__WORK INSTRUCTIONS__:
[1] Transcribe the abstract on climate change and cereal production in Bangladesh, starting with "Design/methodology/approach" and going on through "the scrutinized variables.".
[2] Go on with the abstract on climate change and cereal production in Bangladesh, beginning right after its last sentence.

__SELECTED PASSAGE__:
* * *

This study aims to examine the impacts of climate change (CC), measured average annual rainfall, average annual temperature and carbon dioxide (CO2e) on cereal production (CPD) in Bangladesh by using the annual dataset from 1988–2014, with the incorporation of cereal cropped area (CCA), financial development (FD), energy consumption (EC) and rural labor force as important determinants of CPD.

Design/methodology/approach

This study used an auto-regressive distributive lag (ARDL) model and several econometric approaches to validate the long- and short-term cointegration and the causality directions, respectively, of the scrutinized variables.

* * *

Extracted records:

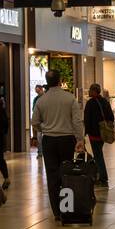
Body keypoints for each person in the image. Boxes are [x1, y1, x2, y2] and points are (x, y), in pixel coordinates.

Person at [31, 69, 84, 218]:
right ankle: (67, 208)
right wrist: (80, 139)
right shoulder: (69, 98)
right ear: (60, 80)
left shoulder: (41, 100)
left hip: (49, 141)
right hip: (67, 139)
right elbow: (77, 121)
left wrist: (45, 128)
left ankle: (57, 212)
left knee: (52, 175)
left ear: (47, 82)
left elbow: (35, 122)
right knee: (67, 173)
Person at [83, 83, 115, 187]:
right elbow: (111, 116)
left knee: (98, 155)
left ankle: (102, 177)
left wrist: (85, 132)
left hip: (94, 133)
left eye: (90, 90)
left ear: (94, 91)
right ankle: (98, 175)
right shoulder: (105, 101)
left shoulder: (90, 103)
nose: (89, 92)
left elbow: (87, 119)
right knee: (98, 153)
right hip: (103, 133)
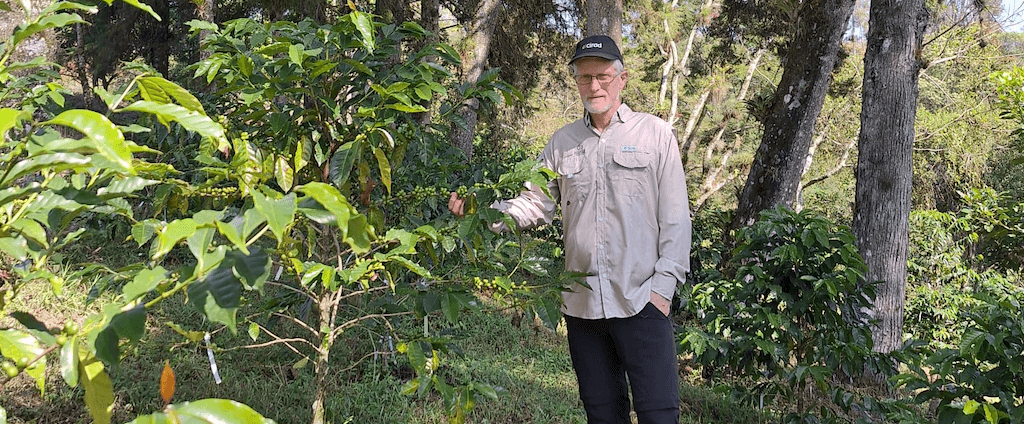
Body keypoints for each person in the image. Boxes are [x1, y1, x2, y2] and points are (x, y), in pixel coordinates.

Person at [448, 34, 691, 424]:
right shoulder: (562, 143)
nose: (594, 85)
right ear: (576, 81)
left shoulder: (655, 135)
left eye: (603, 76)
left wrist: (662, 292)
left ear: (622, 78)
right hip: (582, 306)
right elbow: (535, 206)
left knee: (659, 415)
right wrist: (479, 211)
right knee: (602, 414)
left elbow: (677, 218)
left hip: (642, 301)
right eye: (584, 77)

* * *

__ANSWERS FOR THE EXERCISE__:
[1]
Design/methodology/approach

This study used an auto-regressive distributive lag (ARDL) model and several econometric approaches to validate the long- and short-term cointegration and the causality directions, respectively, of the scrutinized variables.

[2]
Findings

Results of the bounds testing approach confirmed the stable long-term connections among the underlying variables. The estimates of the ARDL model indicated that rainfall improves CPD in the short-and long-term. However, CO2e has a significantly negative impact on CPD both in the short-and long-term. Results further showed that temperature has an adverse effect on CPD in the short-term. Among other determinants, CCA, FD and EC have significantly positive impacts on CPD in both cases. The outcomes of Granger causality indicated that a significant two-way causal association is running from all variables to CPD except temperature and rainfall. The connection between CPD and temperature is unidirectional, showing that CPD is influenced by temperature. All other variables also have a valid and significant causal link among each other. Additionally, the findings of variance decomposition suggest that results are robust, and all these factors have a significant influence on CPD in Bangladesh.

Research limitations/implications

These findings have important policy implications for Bangladesh and other developing countries. For instance, introduce improved cereal crop varieties, increase CCA and familiarizes agricultural credits through formal institutions on relaxed conditions and on low-interest rates could reduce the CPD’s vulnerability to climate shocks.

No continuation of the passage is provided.